Gene-specific carrier detection rates were calculated for each EAMC. The number of at-risk pregnancies was calculated by squaring the gene-specific carrier frequencies for AR conditions to simulate random within-population pairing and multiplying the sum of the AR and XL gene-specific at-risk estimates with the total study population. The estimated number of affected pregnancies was then derived by multiplying the number of at-risk pregnancies by 0.25. The estimated number of affected pregnancies was also extrapolated across the annual US births (N = 3,591,328).
Results:
Of 45,721 cases, 34,349 were screened using the 274-gene CS panel and 11,372 using the 113-gene panel. We identified 108 EAMC genes across both panels (107 of 274, 34 of 113).
The three EAMCs with the highest carrier frequencies were phenylketonuria (PAH, 2.4%), glycogen storage disease II (GAA, 2.1%), and Wilson disease (ATP7B, 1.4%) which may present as early as 3 years of age and benefits from presymptomatic therapy. The overall carrier frequency for any EAMC was 27.7% for the 274-gene panel and 15.1% for the 113-gene panel.
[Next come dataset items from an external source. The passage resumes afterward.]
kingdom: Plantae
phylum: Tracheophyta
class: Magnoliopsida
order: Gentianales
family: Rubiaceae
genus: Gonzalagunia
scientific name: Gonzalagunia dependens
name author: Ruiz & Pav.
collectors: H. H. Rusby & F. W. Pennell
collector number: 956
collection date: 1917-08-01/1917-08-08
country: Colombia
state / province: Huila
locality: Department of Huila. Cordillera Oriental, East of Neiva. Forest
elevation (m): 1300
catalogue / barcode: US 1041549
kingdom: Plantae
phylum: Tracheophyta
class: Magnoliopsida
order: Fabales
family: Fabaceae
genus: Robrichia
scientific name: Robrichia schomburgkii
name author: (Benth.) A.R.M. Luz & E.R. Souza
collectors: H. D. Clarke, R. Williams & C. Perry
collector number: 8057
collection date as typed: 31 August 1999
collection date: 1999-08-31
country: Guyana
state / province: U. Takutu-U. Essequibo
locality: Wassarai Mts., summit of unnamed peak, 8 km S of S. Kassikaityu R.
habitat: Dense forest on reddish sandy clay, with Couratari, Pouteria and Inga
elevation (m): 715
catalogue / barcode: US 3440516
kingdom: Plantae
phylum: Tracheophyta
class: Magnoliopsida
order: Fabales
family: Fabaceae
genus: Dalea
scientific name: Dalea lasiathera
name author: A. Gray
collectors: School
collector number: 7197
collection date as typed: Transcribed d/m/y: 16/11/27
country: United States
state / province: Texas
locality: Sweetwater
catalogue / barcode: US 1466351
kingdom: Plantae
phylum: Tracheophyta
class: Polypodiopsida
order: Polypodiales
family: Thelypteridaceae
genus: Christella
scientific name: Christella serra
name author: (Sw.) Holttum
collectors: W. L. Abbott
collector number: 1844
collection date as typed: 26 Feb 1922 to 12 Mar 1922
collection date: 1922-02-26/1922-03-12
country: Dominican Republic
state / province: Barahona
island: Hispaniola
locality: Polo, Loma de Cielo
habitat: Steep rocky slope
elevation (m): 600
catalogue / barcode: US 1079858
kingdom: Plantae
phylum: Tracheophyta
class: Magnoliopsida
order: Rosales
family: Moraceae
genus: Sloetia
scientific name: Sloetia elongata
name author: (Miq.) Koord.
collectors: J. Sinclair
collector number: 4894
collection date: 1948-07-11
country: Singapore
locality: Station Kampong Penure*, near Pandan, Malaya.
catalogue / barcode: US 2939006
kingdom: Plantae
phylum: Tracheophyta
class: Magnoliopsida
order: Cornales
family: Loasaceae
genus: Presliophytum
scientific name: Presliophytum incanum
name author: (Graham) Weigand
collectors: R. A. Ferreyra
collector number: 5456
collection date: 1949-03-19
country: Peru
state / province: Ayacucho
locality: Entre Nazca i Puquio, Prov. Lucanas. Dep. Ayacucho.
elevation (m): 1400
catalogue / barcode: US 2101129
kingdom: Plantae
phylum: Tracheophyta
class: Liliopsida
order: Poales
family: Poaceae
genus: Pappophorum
Assuming random pairing, the at-risk pregnancy rate for all EAMCs if tested with the 274-gene panel was 0.32%, and the affected-pregnancy rate was 0.08% (1 in 1250). For the 113-gene panel, the at-risk pregnancy rate was 0.24%, and the affected-pregnancy rate was 0.06% (1 in 1667).
Screening the entire study population with either the 274-gene or ACMG panel would detect an estimated 37 or 27 pregnancies affected with EAMCs, respectively. Similarly, we estimate that screening the US birthing population with either the 274-gene or ACMG panel would detect 2865 or 2050 EAMCs per year, respectively.
Conclusion:
Our study demonstrates that expanded CS can identify EAMCs and potentially avert morbidity or mortality by prompting presymptomatic diagnosis and intervention. Compared with ACMG-recommended Tier 3 testing, screening with the larger 274-gene panel would result in a 37% increase in prenatally detected EAMCs that are either not included on the RUSP Core panel or could benefit from treatment before NBS results are available.